Editorial: Dems see conspiracy in Stephen Colbert cancellation
Media and entertainment elites aren’t so different from the rest of us, but don’t tell them that. This rarefied bunch includes “The Late Show” host Stephen Colbert, who just got a lesson in being laid off. The left isn’t taking it well.
As anyone who has worked knows, the marketplace changes; what people buy or watch one year may fall out of favor or lose out to competitors. It happened to Colbert, who announced his show’s cancellation on July 17.
“This is all just going away,” the comedian told his audience. “Next year will be our last season. The network will be ending ‘The Late Show.’ ”
“The Late Show” has been around since Dave Letterman first sat behind the host desk in 1993. A lot has changed since then: technology, competition and viewership especially. In a landscape where a coveted younger audience turns to TikTok and YouTube for clips, the late-night talk show format is aging like milk.
Irrelevant, say Colbert defenders.
“They just cut NPR and, you know, public broadcasting. Yes, they’re trying to silence people, but that won’t work. It won’t work. We will just get louder,” actress Jamie Lee Curtis told the Associated Press.
“CBS canceled Colbert’s show just THREE DAYS after Colbert called out CBS parent company Paramount for its $16M settlement with Trump – a deal that looks like bribery,” Sen. Elizabeth Warren posted on X.
“The fact that CBS didn’t try to save their No. 1 rated late-night franchise that’s been on the air for over three decades is part of what’s making everybody wonder … was this purely financial or maybe the path of least resistance for your $8 billion merger?” Jon Stewart said on his Comedy Central program.

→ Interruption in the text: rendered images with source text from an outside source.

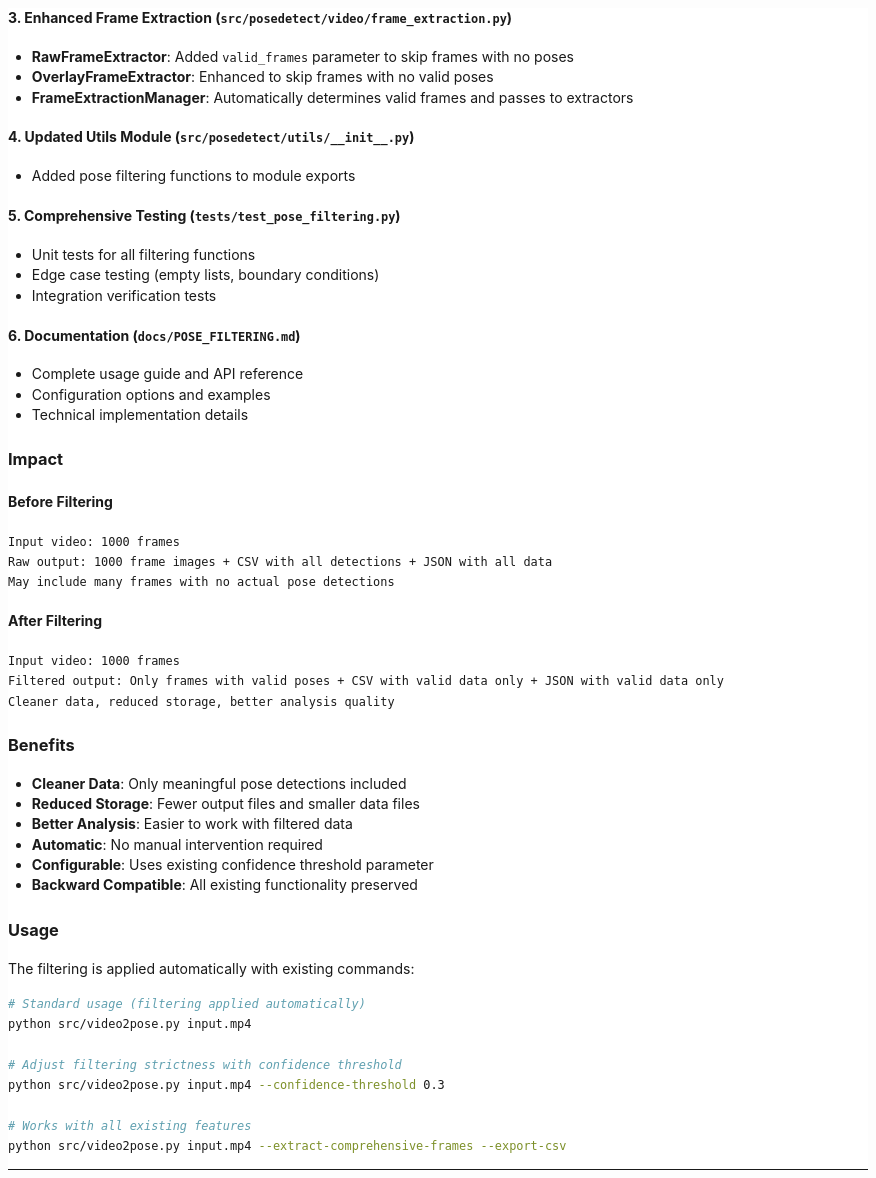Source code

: #### 3. Enhanced Frame Extraction (`src/posedetect/video/frame_extraction.py`)
- **RawFrameExtractor**: Added `valid_frames` parameter to skip frames with no poses
- **OverlayFrameExtractor**: Enhanced to skip frames with no valid poses
- **FrameExtractionManager**: Automatically determines valid frames and passes to extractors

#### 4. Updated Utils Module (`src/posedetect/utils/__init__.py`)
- Added pose filtering functions to module exports

#### 5. Comprehensive Testing (`tests/test_pose_filtering.py`)
- Unit tests for all filtering functions
- Edge case testing (empty lists, boundary conditions)
- Integration verification tests

#### 6. Documentation (`docs/POSE_FILTERING.md`)
- Complete usage guide and API reference
- Configuration options and examples
- Technical implementation details

### Impact

#### Before Filtering
```
Input video: 1000 frames
Raw output: 1000 frame images + CSV with all detections + JSON with all data
May include many frames with no actual pose detections
```

#### After Filtering  
```
Input video: 1000 frames  
Filtered output: Only frames with valid poses + CSV with valid data only + JSON with valid data only
Cleaner data, reduced storage, better analysis quality
```

### Benefits
- **Cleaner Data**: Only meaningful pose detections included
- **Reduced Storage**: Fewer output files and smaller data files
- **Better Analysis**: Easier to work with filtered data
- **Automatic**: No manual intervention required
- **Configurable**: Uses existing confidence threshold parameter
- **Backward Compatible**: All existing functionality preserved

### Usage
The filtering is applied automatically with existing commands:

```bash
# Standard usage (filtering applied automatically)
python src/video2pose.py input.mp4

# Adjust filtering strictness with confidence threshold
python src/video2pose.py input.mp4 --confidence-threshold 0.3

# Works with all existing features
python src/video2pose.py input.mp4 --extract-comprehensive-frames --export-csv
```

---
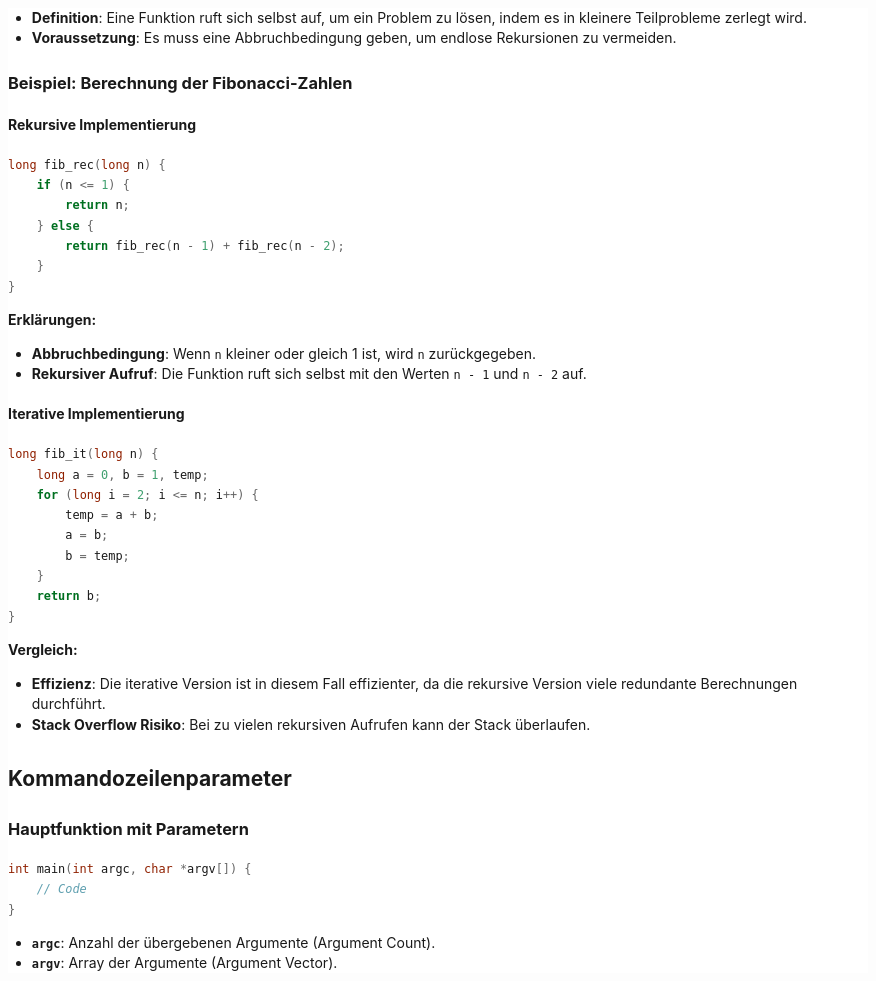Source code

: - **Definition**: Eine Funktion ruft sich selbst auf, um ein Problem zu lösen, indem es in kleinere Teilprobleme zerlegt wird.
- **Voraussetzung**: Es muss eine Abbruchbedingung geben, um endlose Rekursionen zu vermeiden.

### Beispiel: Berechnung der Fibonacci-Zahlen

#### Rekursive Implementierung

```c
long fib_rec(long n) {
    if (n <= 1) {
        return n;
    } else {
        return fib_rec(n - 1) + fib_rec(n - 2);
    }
}
```

**Erklärungen:**

- **Abbruchbedingung**: Wenn `n` kleiner oder gleich 1 ist, wird `n` zurückgegeben.
- **Rekursiver Aufruf**: Die Funktion ruft sich selbst mit den Werten `n - 1` und `n - 2` auf.

#### Iterative Implementierung

```c
long fib_it(long n) {
    long a = 0, b = 1, temp;
    for (long i = 2; i <= n; i++) {
        temp = a + b;
        a = b;
        b = temp;
    }
    return b;
}
```

**Vergleich:**

- **Effizienz**: Die iterative Version ist in diesem Fall effizienter, da die rekursive Version viele redundante Berechnungen durchführt.
- **Stack Overflow Risiko**: Bei zu vielen rekursiven Aufrufen kann der Stack überlaufen.

## Kommandozeilenparameter

### Hauptfunktion mit Parametern

```c
int main(int argc, char *argv[]) {
    // Code
}
```

- **`argc`**: Anzahl der übergebenen Argumente (Argument Count).
- **`argv`**: Array der Argumente (Argument Vector).

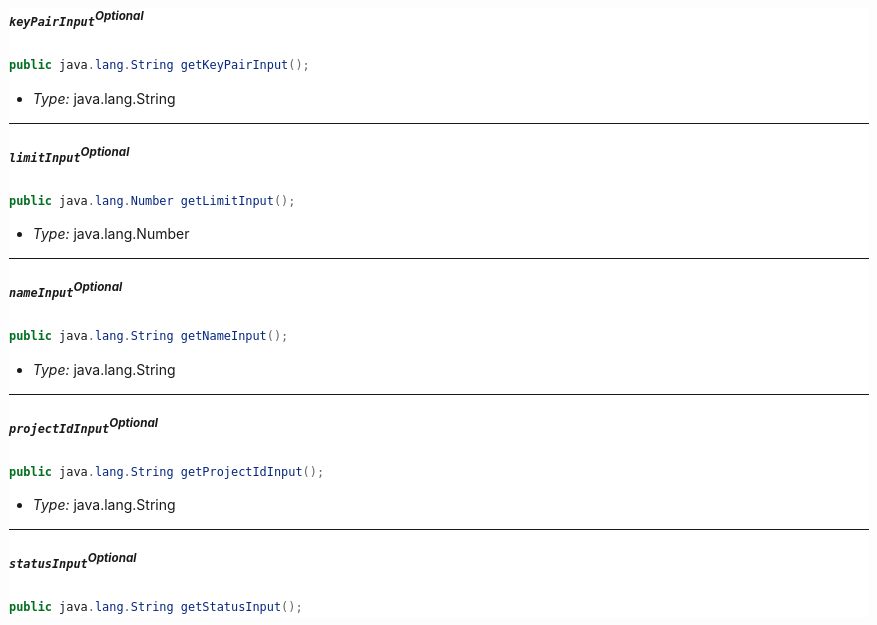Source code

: ##### `keyPairInput`<sup>Optional</sup> <a name="keyPairInput" id="@cdktf/provider-opentelekomcloud.dataOpentelekomcloudComputeInstancesV2.DataOpentelekomcloudComputeInstancesV2.property.keyPairInput"></a>

```java
public java.lang.String getKeyPairInput();
```

- *Type:* java.lang.String

---

##### `limitInput`<sup>Optional</sup> <a name="limitInput" id="@cdktf/provider-opentelekomcloud.dataOpentelekomcloudComputeInstancesV2.DataOpentelekomcloudComputeInstancesV2.property.limitInput"></a>

```java
public java.lang.Number getLimitInput();
```

- *Type:* java.lang.Number

---

##### `nameInput`<sup>Optional</sup> <a name="nameInput" id="@cdktf/provider-opentelekomcloud.dataOpentelekomcloudComputeInstancesV2.DataOpentelekomcloudComputeInstancesV2.property.nameInput"></a>

```java
public java.lang.String getNameInput();
```

- *Type:* java.lang.String

---

##### `projectIdInput`<sup>Optional</sup> <a name="projectIdInput" id="@cdktf/provider-opentelekomcloud.dataOpentelekomcloudComputeInstancesV2.DataOpentelekomcloudComputeInstancesV2.property.projectIdInput"></a>

```java
public java.lang.String getProjectIdInput();
```

- *Type:* java.lang.String

---

##### `statusInput`<sup>Optional</sup> <a name="statusInput" id="@cdktf/provider-opentelekomcloud.dataOpentelekomcloudComputeInstancesV2.DataOpentelekomcloudComputeInstancesV2.property.statusInput"></a>

```java
public java.lang.String getStatusInput();
```

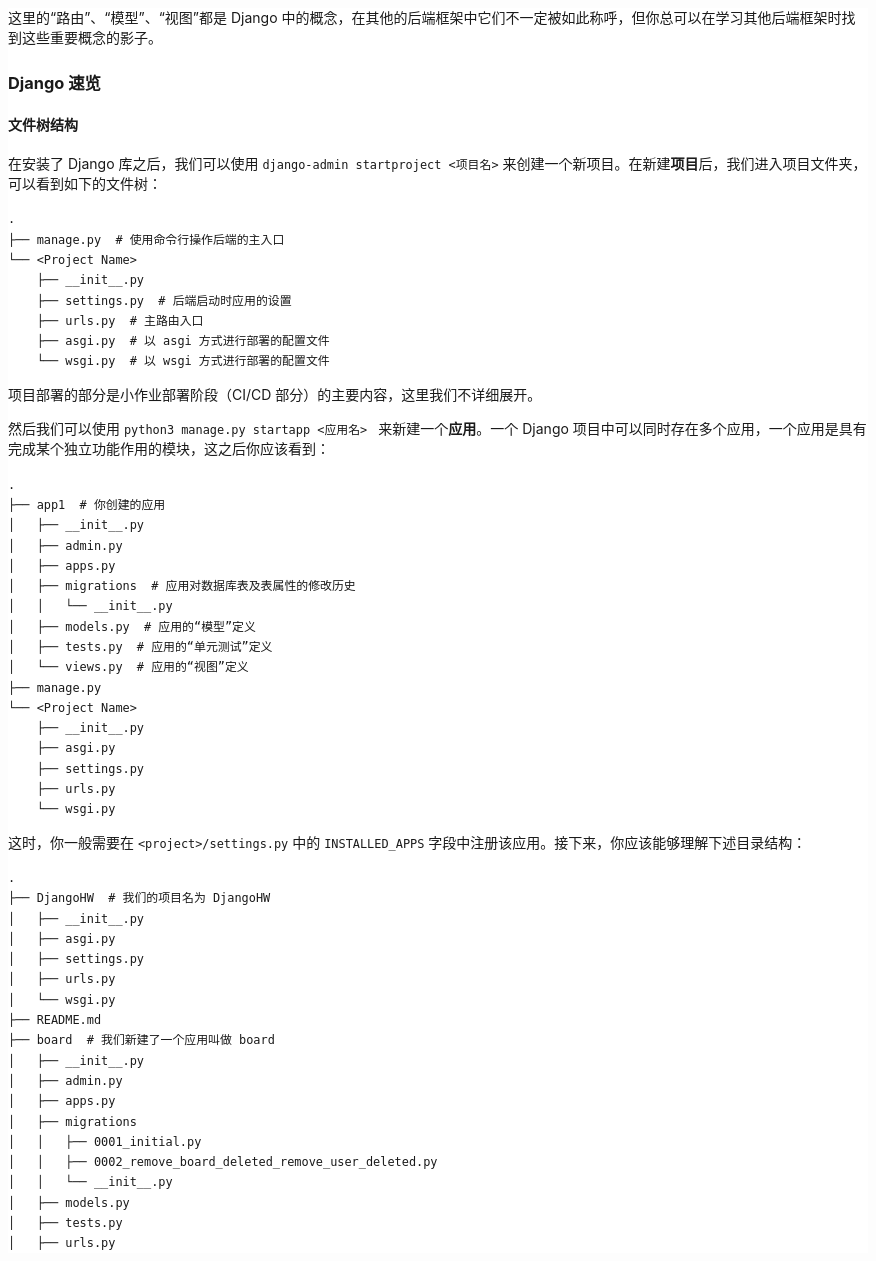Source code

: 这里的“路由”、“模型”、“视图”都是 Django 中的概念，在其他的后端框架中它们不一定被如此称呼，但你总可以在学习其他后端框架时找到这些重要概念的影子。


### Django 速览


#### 文件树结构

在安装了 Django 库之后，我们可以使用 `django-admin startproject <项目名>` 来创建一个新项目。在新建**项目**后，我们进入项目文件夹，可以看到如下的文件树：

```
.
├── manage.py  # 使用命令行操作后端的主入口
└── <Project Name>
    ├── __init__.py  
    ├── settings.py  # 后端启动时应用的设置
    ├── urls.py  # 主路由入口
    ├── asgi.py  # 以 asgi 方式进行部署的配置文件
    └── wsgi.py  # 以 wsgi 方式进行部署的配置文件
```

项目部署的部分是小作业部署阶段（CI/CD 部分）的主要内容，这里我们不详细展开。

然后我们可以使用 `python3 manage.py startapp <应用名> ` 来新建一个**应用**。一个 Django 项目中可以同时存在多个应用，一个应用是具有完成某个独立功能作用的模块，这之后你应该看到：

```
.
├── app1  # 你创建的应用
│   ├── __init__.py
│   ├── admin.py
│   ├── apps.py
│   ├── migrations  # 应用对数据库表及表属性的修改历史
│   │   └── __init__.py
│   ├── models.py  # 应用的“模型”定义
│   ├── tests.py  # 应用的“单元测试”定义
│   └── views.py  # 应用的“视图”定义
├── manage.py
└── <Project Name>
    ├── __init__.py
    ├── asgi.py
    ├── settings.py
    ├── urls.py
    └── wsgi.py
```

这时，你一般需要在 `<project>/settings.py` 中的 `INSTALLED_APPS` 字段中注册该应用。接下来，你应该能够理解下述目录结构：

```
.
├── DjangoHW  # 我们的项目名为 DjangoHW
│   ├── __init__.py
│   ├── asgi.py
│   ├── settings.py
│   ├── urls.py
│   └── wsgi.py
├── README.md
├── board  # 我们新建了一个应用叫做 board
│   ├── __init__.py
│   ├── admin.py
│   ├── apps.py
│   ├── migrations
│   │   ├── 0001_initial.py
│   │   ├── 0002_remove_board_deleted_remove_user_deleted.py
│   │   └── __init__.py
│   ├── models.py
│   ├── tests.py
│   ├── urls.py
```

Unfortunately for the wailing set, the bottom line is the bottom line. As The New York Post reported, though the “Late Show” was regularly No. 1 in its timeslot among network television, the show lost $40 million a year in revenue. Late-night viewership isn’t what it was.
Guideline, an ad data firm, estimates that the networks’ late-night shows earned $439 million in ad revenue in 2018 and only $220 million in 2024 — a drop of 50%.
As CNN reported, late-night shows hosted by Colbert, Jimmy Fallon and Jimmy Kimmel are expensive to produce, with hundreds of staffers and elaborate studio productions.
They’re also not a good fit for streaming since they tend to be topical, limiting their shelf life. And while Colbert’s commentaries and interviews often go viral on social media, that’s not easily converted into money, since CBS doesn’t control the social platforms. It’s a lesson every late-night host should take to heart.
“This is purely a financial decision against a challenging backdrop in late night. It is not related in any way to the show’s performance, content or other matters happening at Paramount,” Paramount and CBS executives said.
In any other industry, financial hemorrhaging would have led to layoffs and cost cuts long ago. But hosts of late night TV shows are special, according to the pushback. CBS should have eagerly “saved” the show and happily continued to lose revenue and viewers.
Colbert’s salary was in the millions, he’ll be OK. Fallon, Kimmel and Stewart are likely a bit nervous as the lesson settles in: media and entertainment elite are not as untouchable as they thought.